PROBLEM TO WORK ON
Copy out the lines from the one with "If my standing" through the one with "Answer: approximately 135°", leaving every character as it stands.

MATERIALS PROVIDED
++++++

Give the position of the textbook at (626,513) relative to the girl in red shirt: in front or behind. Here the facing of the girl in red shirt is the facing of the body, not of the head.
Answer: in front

++++++

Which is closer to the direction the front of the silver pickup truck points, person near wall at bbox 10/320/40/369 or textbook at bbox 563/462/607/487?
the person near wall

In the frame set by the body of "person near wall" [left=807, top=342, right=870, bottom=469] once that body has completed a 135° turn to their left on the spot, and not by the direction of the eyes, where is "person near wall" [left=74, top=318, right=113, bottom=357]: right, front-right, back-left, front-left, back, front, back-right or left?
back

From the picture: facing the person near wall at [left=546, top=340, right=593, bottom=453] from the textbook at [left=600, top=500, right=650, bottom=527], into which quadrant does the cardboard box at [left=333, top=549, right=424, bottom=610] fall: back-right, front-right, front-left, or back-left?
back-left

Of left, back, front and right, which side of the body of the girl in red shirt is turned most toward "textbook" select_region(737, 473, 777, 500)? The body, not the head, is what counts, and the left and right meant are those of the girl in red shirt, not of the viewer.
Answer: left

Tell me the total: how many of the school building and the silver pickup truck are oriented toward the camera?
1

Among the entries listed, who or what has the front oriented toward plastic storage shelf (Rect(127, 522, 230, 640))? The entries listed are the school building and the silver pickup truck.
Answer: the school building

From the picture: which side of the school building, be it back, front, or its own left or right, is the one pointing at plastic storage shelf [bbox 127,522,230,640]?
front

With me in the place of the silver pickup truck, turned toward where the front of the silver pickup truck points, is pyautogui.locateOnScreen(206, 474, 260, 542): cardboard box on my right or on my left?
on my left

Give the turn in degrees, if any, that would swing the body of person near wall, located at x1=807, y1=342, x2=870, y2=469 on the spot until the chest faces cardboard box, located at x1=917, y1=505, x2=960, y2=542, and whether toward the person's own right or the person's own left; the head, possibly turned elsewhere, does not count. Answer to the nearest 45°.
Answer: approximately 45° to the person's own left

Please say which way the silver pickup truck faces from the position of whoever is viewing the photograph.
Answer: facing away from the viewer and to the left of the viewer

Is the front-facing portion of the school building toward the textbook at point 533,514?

++++++

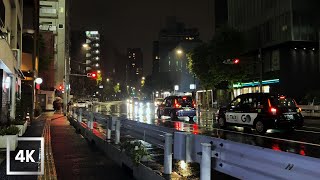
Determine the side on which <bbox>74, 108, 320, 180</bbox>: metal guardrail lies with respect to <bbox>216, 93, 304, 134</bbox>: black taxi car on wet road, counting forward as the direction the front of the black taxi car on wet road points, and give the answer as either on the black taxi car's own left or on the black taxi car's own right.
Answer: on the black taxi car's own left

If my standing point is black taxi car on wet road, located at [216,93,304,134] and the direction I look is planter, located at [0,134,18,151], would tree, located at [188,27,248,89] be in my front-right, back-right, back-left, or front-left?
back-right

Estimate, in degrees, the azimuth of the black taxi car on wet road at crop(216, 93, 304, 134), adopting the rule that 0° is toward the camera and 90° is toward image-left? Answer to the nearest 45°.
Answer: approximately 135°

++++++

ANSWER SPACE
If my standing point is black taxi car on wet road, located at [216,93,304,134] and the direction I look is planter, located at [0,134,18,151], would tree, located at [188,27,248,89] be in my front-right, back-right, back-left, or front-left?
back-right

Estimate, in degrees, the azimuth of the black taxi car on wet road at crop(216, 93, 304, 134), adopting the rule that 0° is toward the camera and 90° is toward image-left? Answer to the nearest 45°.
Answer: approximately 135°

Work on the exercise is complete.